British Columbia

Vancouver spent over $100k fighting opioid crisis in 2 months last year

The city has released a report detailing how much it spent fighting the opioid crisis in the last two months of 2016.

City report outlines 'extraordinary' spending for November and December, has since hiked property tax

First responders surround an overdose victim on Vancouver's Downtown Eastside in November 2016. (Gian Paolo Mendoza/CBC)

The City of Vancouver has released a report detailing how much it spent fighting the opioid crisis in the last two months of 2016.

The summary, submitted to council by city manager Sadhu Johnston, is an overview of "extraordinary" spending incurred by boosting emergency and health services, as well as organizing education forums and naloxone training events.

In total, the city spent $107,000 to combat the crisis in November and December.

Firefighters try to revive a man who has already had two doses of naloxone after overdosing on fentanyl in Vancouver’s Downtown Eastside in December. (CBC)

Provincially, B.C. saw a record-breaking 914 overdose deaths in 2016. Just over 23 per cent of those deaths happened in Vancouver.

The city's report named the Downtown Eastside (DTES) as the epicentre of the crisis, but notes that money has been allocated to other neighbourhoods.

Mobile medical units and staffing: $98,000

In early December, a Mobile Medical Unit (MMU) was moved to the Downtown Eastside to act as a "satellite emergency department" for first responders.

Paramedics could take overdose patients to the unit at 58 W Hastings Steet, rather than transporting them to St.
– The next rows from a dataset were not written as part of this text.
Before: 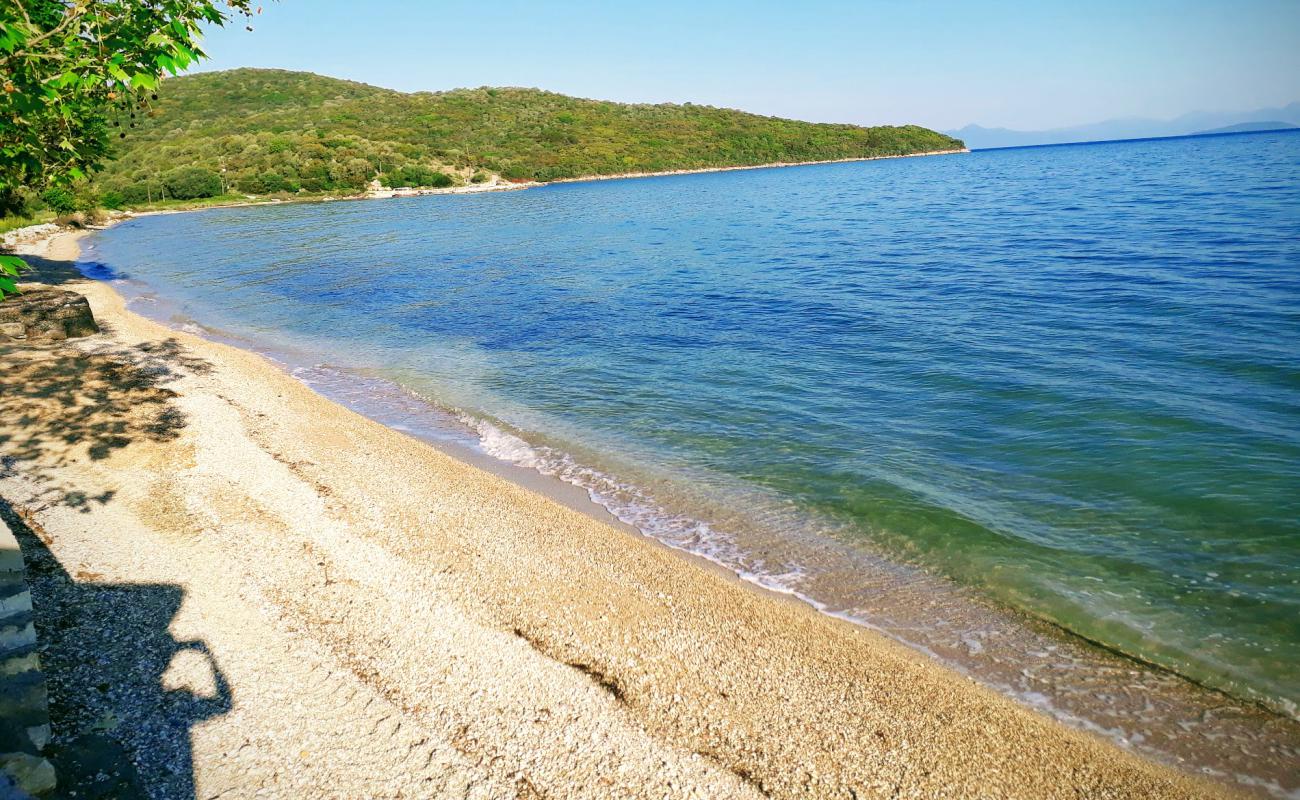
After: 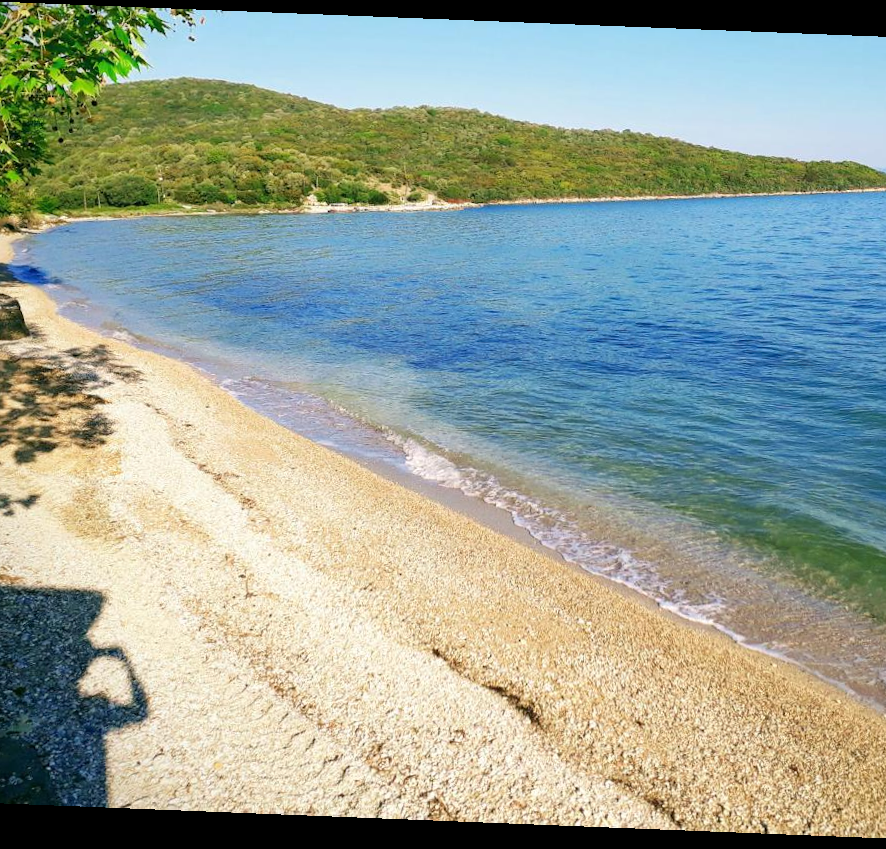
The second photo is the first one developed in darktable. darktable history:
rotate and perspective: rotation 2.27°, automatic cropping off
crop and rotate: left 6.617%, right 26.717%
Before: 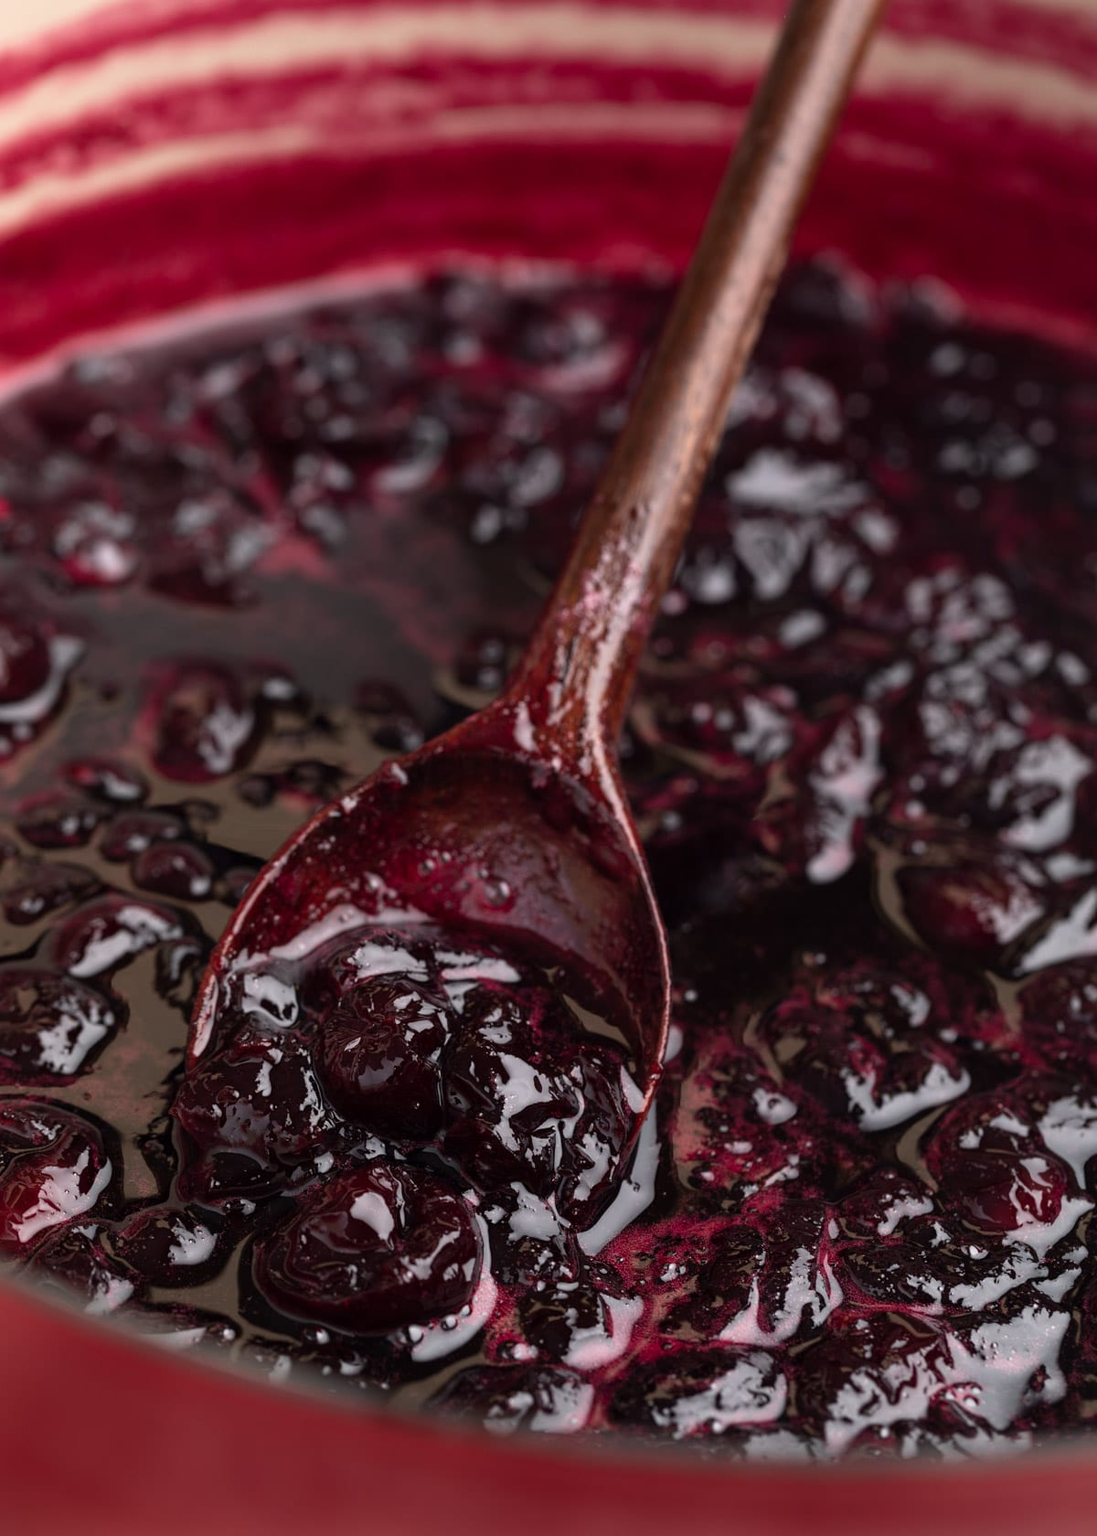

Paul's Hospital.

In its first 30 days, the MMU saw 613 patients — although only 43 per cent "had overdose presentations," Vancouver Coastal Health (VCH) told CBC News.

The inside of a Mobile Medical Unit (MMU) set up at 58 W Hastings St. (Rafferty Baker/CBC)

Preparing the downtown site for the incoming unit cost the city $55,000, Johnston wrote. 

VCH, which deployed the unit with the Provincial Health Services Authority, has said it will reimburse the city.

Vancouver spent another $43,000 to boost Vancouver Fire and Rescue Service (VFRS) staffing at medical units on the DTES in December.

Naloxone training and forum with mayor: $9,000

In November, the city hosted a one-day naloxone training event. About 300 people living in the DTES participated, and many left with a naloxone kit to keep.

The city report noted that volunteer contributions to that event were "significant."

On Dec. 8, the city hosted a public forum to discuss the opioid crisis. Nearly 200 people attended, including Mayor Gregor Robertson. 

Both events were "the result of needs identified from DTES community members" and volunteers, Johnston said..

Recommendations for 2017

The report recommended several initiatives for the city to invest in this year as the crisis continues. The measures would run the city just over $2 million.

  1. Continue to boost VFRS staffing in the DTES: Ongoing cost of $1.9 million, subject to demand.
  2. Create a new Community Policing Centre (CPC) in Strathcona: One-time cost of $100,000.
  3. Boost funding for exisiting CPCs: Ongoing cost of $108,200.
  4. Provide further naloxone, mental health and additiction training for city and parks staff: One-time cost of $10,000.

The funding for the initiatives would come from the city's $3.5 million contingency fund, according to the report.

In December, Vancouver city council approved a 0.5 per cent increase in property taxes to supplement that fund.